Friday, September 18, 2015

What Ikea Product Names REALLY Mean


Grundtal? Mölby? Ikea product names can be a mouthful for the English-speaking set.


But as you may not have guessed while slowly losing your soul to aisles of cheap cutlery, there's a method to the madness. Ikea products are named after all sorts of Scandinavian people, places and things, with a specialized system determining which types of products get which titles.


Sofas, chairs and tables, for example, use Swedish place names. Kitchen accessories are named for fish or mushroom species. The Dagstorp sofa shares its title with a Viking-age granite memorial in southern Sweden, Flavorwire points out. The Smörboll bedding set gets its name from a beautiful little flower native to cooler regions of the Northern Hemisphere.


And every Ikea product gets a name chosen with love and care.


"Typically, the name is hand-picked from an available database maintained by Ikea of Sweden," Janice Simonsen, design spokeswoman for Ikea U.S., told The Huffington Post.  "But sometimes the designer or the product developer will come up with a new name."

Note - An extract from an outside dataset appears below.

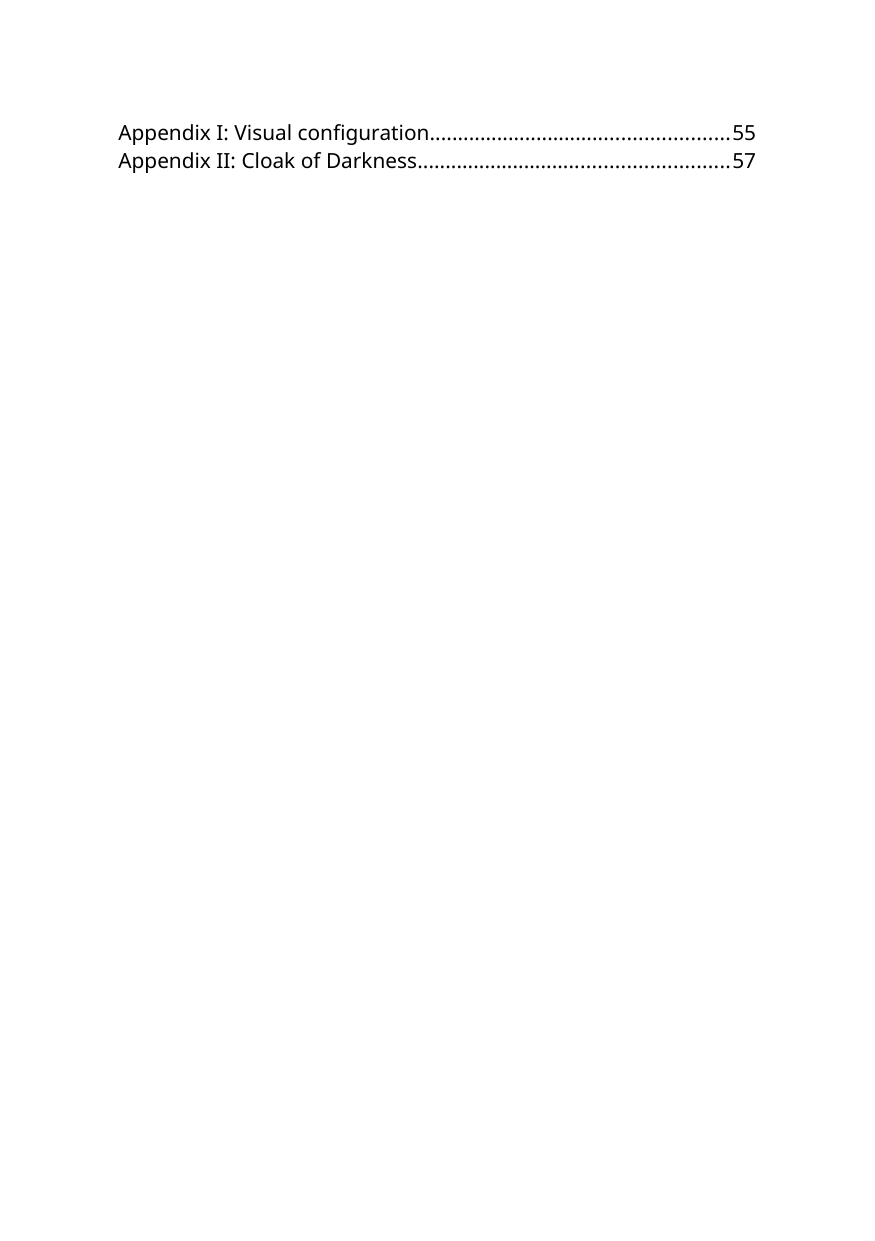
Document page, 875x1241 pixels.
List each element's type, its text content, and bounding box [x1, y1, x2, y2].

Simonsen disclosed the exact schema they use, in case you were wondering:


Beds, wardrobes and hall furniture: Norwegian place names


Sofas, armchairs, dining chairs and dining tables: Swedish place names


Bookcases: Professions, Scandinavian boy's names


Desks, desk chairs and swivel chairs: Scandinavian boy's names


Garden furniture: Scandinavian islands


Rugs: Danish place names


Lighting: Measurement units, seasons, months, days, shipping and nautical terms, Swedish place names 


Fabrics and curtains: Scandinavian girls' names


Children's products: Mammals, birds and descriptive words


Kitchen accessories: Fishes, mushrooms and descriptive words


Boxes, wall decoration, pictures and frames, clocks: Swedish slang expressions, Swedish place names


Bowls, vases, candles, candle holders: Swedish place names, descriptive words, spices, herbs, fruits and berries


And if you don't know what an Ikea product name means, just pun it out!